Durant la Seconde Guerre mondiale, on envoie des chiens sous les tanks, équipés de bombes sur le dos bombes dont on déclenche l’explosion au moment adéquat. Attachés à leur maître, d’une extrême obéissance (naturelle et/ou forcée), les chiens sont particulièrement aptes à être dressés — pardon, on dit « éduqués », c’est moins violent et plus politiquement correct. Plus récemment, à Gaza, des ânes chargés d’explosifs furent un temps utilisés, mais vite remplacés par des humains, volontaires ceux-là, kamikazes jugés plus « efficaces » — c’est-à-dire que les attentats-suicides tuaient plus d’individus.

Le GIGN, Groupe d’intervention de la gendarmerie nationale, utilise des chiens détecteurs de mines. Le RAID, Recherche, assistance, intervention, dissuasion (police nationale), forme des chiens d’assaut — principalement des bergers allemands et des bergers belges — pour les accompagner dans les prises d’otages ou lors d’attentats, comme la malinoise Diesel (bravo pour le choix, le nom d’un moteur…), envoyée « en reconnaissance », euphémisme pour casse-pipe,  le 13 novembre 2015 dans l’appartement qu’occupaient les terroristes à Saint-Denis, histoire de voir si c’était dangereux. Ça l’était, elle y fut abattue. Brave bête, bonne recrue. Ces «utilitaires» sont éduqués par le jeu et récompensés à chaque bonne action. Leur travail est fondé sur une confiance réciproque homme/chien, et réciproquement — pour Diesel, ça n’a pas fonctionné dans les deux sens… Habitués durant les entraînements aux coups de feu, aux cris, à divers bruits, ils ne ressentent pas la peur. Alors, bien sûr qu’ils y vont, ils y vont joyeusement… Attention, même pour les toutous, champ d’honneur, la patrie reconnaissante, allez, hop ! une médaille. Et une larme de crocodile.
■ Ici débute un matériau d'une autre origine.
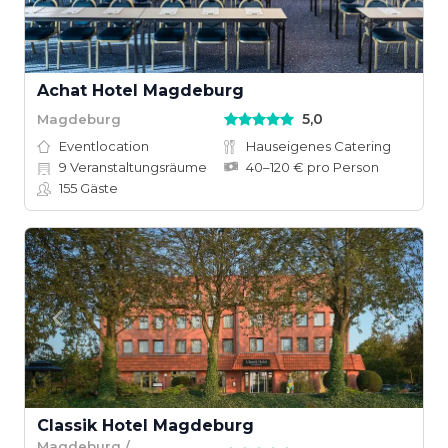
Achat Hotel Magdeburg
5,0
Magdeburg
Eventlocation
Hauseigenes Catering
9
Veranstaltungsräume
40–120 € pro Person
155
Gäste
Classik Hotel Magdeburg
Magdeburg /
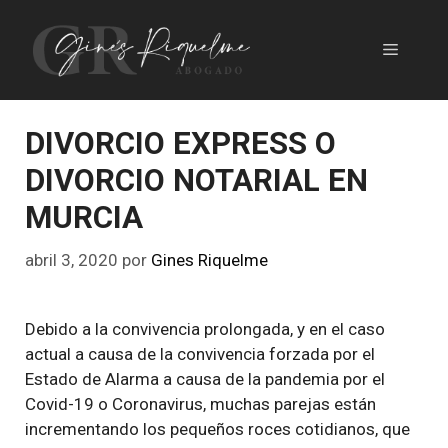
Saltar
al
Menú
contenido
DIVORCIO EXPRESS O
DIVORCIO NOTARIAL EN
MURCIA
abril 3, 2020
por
Gines Riquelme
Debido a la convivencia prolongada, y en el caso
actual a causa de la convivencia forzada por el
Estado de Alarma a causa de la pandemia por el
Covid-19 o Coronavirus, muchas parejas están
incrementando los pequeños roces cotidianos, que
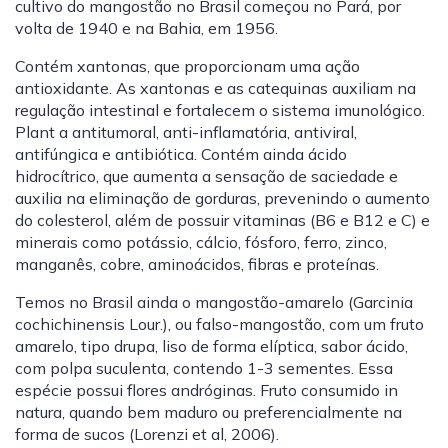
cultivo do mangostão no Brasil começou no Pará, por
volta de 1940 e na Bahia, em 1956.
Contém xantonas, que proporcionam uma ação
antioxidante. As xantonas e as catequinas auxiliam na
regulação intestinal e fortalecem o sistema imunológico.
Plant a antitumoral, anti-inflamatória, antiviral,
antifúngica e antibiótica. Contém ainda ácido
hidrocítrico, que aumenta a sensação de saciedade e
auxilia na eliminação de gorduras, prevenindo o aumento
do colesterol, além de possuir vitaminas (B6 e B12 e C) e
minerais como potássio, cálcio, fósforo, ferro, zinco,
manganês, cobre, aminoácidos, fibras e proteínas.
Temos no Brasil ainda o mangostão-amarelo (Garcinia
cochichinensis Lour.), ou falso-mangostão, com um fruto
amarelo, tipo drupa, liso de forma elíptica, sabor ácido,
com polpa suculenta, contendo 1-3 sementes. Essa
espécie possui flores andróginas. Fruto consumido in
natura, quando bem maduro ou preferencialmente na
forma de sucos (Lorenzi et al, 2006).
Un animal n’est pas une arme, un animal n’est pas un serviteur. C’est un être sensible, qui ressent la faim, la soif, le froid, la douleur, le stress, l’angoisse… Nous ne devons pas l’utiliser pour nos histoires d’humains. Nous n’en avons pas le droit moral. Simple question d’éthique.
Luce Lapin

1. Héros oubliés – Les animaux dans la Grande Guerre, de Jean-Michel Derex, éditions Pierre de Taillac (2014) (nombreuses photos). Préface d’Allain Bougrain Dubourg. Du même auteur, chez le même éditeur : Le Pigeon Vaillant – Héros de Verdun, qui était en fait une « Vaillante ». Pour enfants, illustré par Clément Masson.

2. De Jean-Christophe Rufin (roman), Gallimard (2014), Poche (2015).